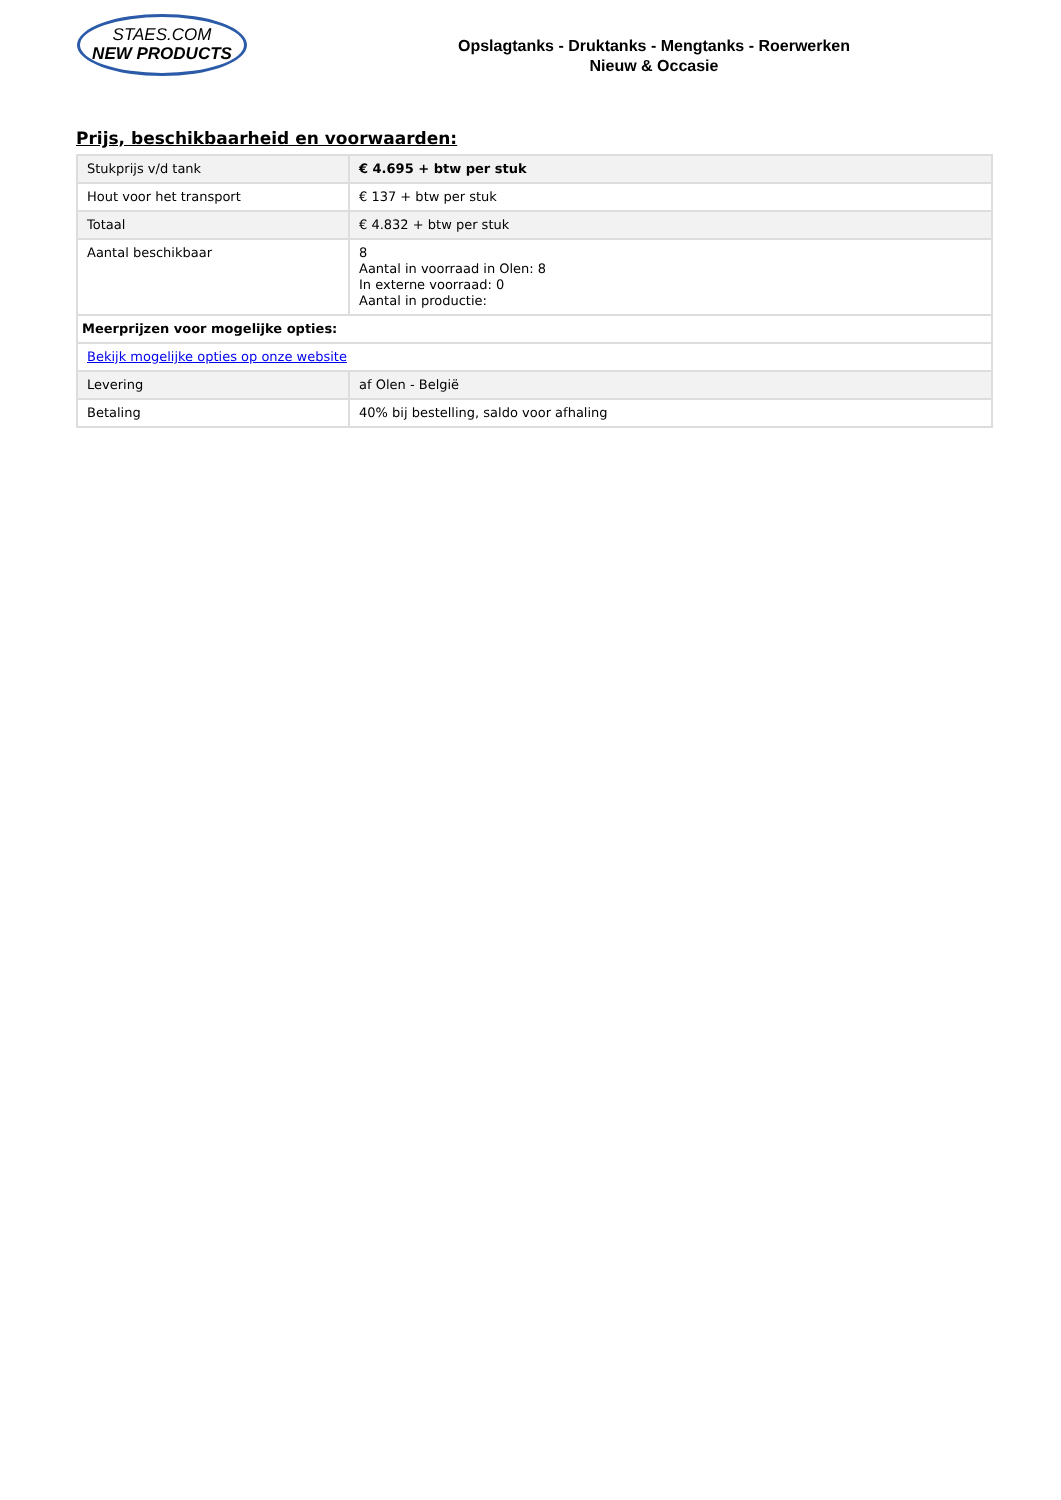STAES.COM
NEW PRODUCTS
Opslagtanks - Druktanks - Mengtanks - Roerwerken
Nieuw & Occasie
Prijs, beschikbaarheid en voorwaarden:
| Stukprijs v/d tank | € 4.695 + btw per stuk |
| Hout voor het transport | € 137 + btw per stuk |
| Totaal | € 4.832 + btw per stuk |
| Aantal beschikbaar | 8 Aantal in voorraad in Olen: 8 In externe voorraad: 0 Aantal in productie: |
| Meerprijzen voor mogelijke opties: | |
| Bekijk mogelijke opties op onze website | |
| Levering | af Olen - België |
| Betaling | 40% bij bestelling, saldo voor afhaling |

● ● ●

## The problem:
Retype the entries exactly, skipping every picture.

## Answer space:
STAES.COM
NEW PRODUCTS
Opslagtanks - Druktanks - Mengtanks - Roerwerken
Nieuw & Occasie
Prijs, beschikbaarheid en voorwaarden:
| Stukprijs v/d tank | € 4.695 + btw per stuk |
| Hout voor het transport | € 137 + btw per stuk |
| Totaal | € 4.832 + btw per stuk |
| Aantal beschikbaar | 8 Aantal in voorraad in Olen: 8 In externe voorraad: 0 Aantal in productie: |
| Meerprijzen voor mogelijke opties: | |
| Bekijk mogelijke opties op onze website | |
| Levering | af Olen - België |
| Betaling | 40% bij bestelling, saldo voor afhaling |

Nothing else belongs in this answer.